> **Task to carry out**
Pull every line containing "hand" from the listing.

> **Study material**
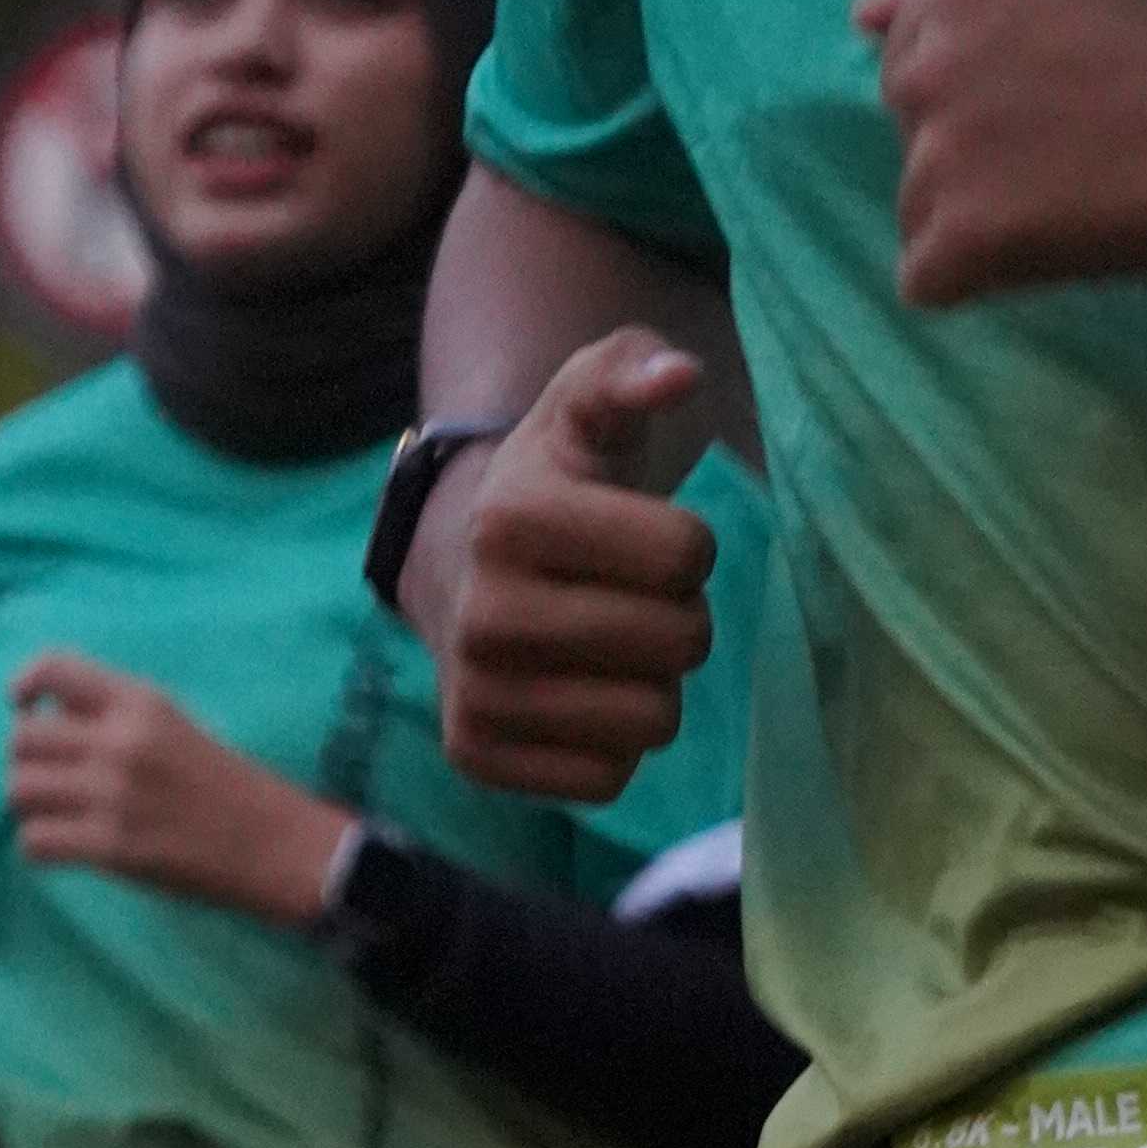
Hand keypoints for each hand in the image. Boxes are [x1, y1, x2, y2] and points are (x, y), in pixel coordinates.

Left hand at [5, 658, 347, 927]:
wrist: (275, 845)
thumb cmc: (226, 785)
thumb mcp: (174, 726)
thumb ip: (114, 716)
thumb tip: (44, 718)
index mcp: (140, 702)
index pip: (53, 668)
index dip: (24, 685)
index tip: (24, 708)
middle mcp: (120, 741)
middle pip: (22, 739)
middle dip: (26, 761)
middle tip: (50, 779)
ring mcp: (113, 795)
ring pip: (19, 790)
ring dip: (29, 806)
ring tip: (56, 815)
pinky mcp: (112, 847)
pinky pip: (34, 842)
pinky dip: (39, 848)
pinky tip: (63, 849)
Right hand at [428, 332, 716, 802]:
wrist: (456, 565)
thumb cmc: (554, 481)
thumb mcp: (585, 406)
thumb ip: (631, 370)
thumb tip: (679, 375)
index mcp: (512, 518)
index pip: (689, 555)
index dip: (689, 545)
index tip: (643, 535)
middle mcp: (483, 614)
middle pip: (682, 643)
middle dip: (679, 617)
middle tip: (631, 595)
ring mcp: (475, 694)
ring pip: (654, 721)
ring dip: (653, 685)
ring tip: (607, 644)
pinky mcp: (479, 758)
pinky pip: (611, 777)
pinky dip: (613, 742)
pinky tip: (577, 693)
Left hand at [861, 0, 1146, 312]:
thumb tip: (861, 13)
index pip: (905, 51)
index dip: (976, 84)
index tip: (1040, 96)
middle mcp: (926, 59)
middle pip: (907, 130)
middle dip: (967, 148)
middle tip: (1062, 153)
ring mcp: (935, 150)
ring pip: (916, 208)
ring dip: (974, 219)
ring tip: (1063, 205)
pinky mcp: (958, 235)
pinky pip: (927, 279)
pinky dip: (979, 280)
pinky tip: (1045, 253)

> **Reply**
Hand keypoints for each hand in the image. Boxes are [x1, y1, x2, y2] and points are (x, y), in pixel coordinates.
Left hand at [5, 658, 347, 927]:
Right hand at [428, 332, 716, 802]:
Left hand at [861, 0, 1146, 312]:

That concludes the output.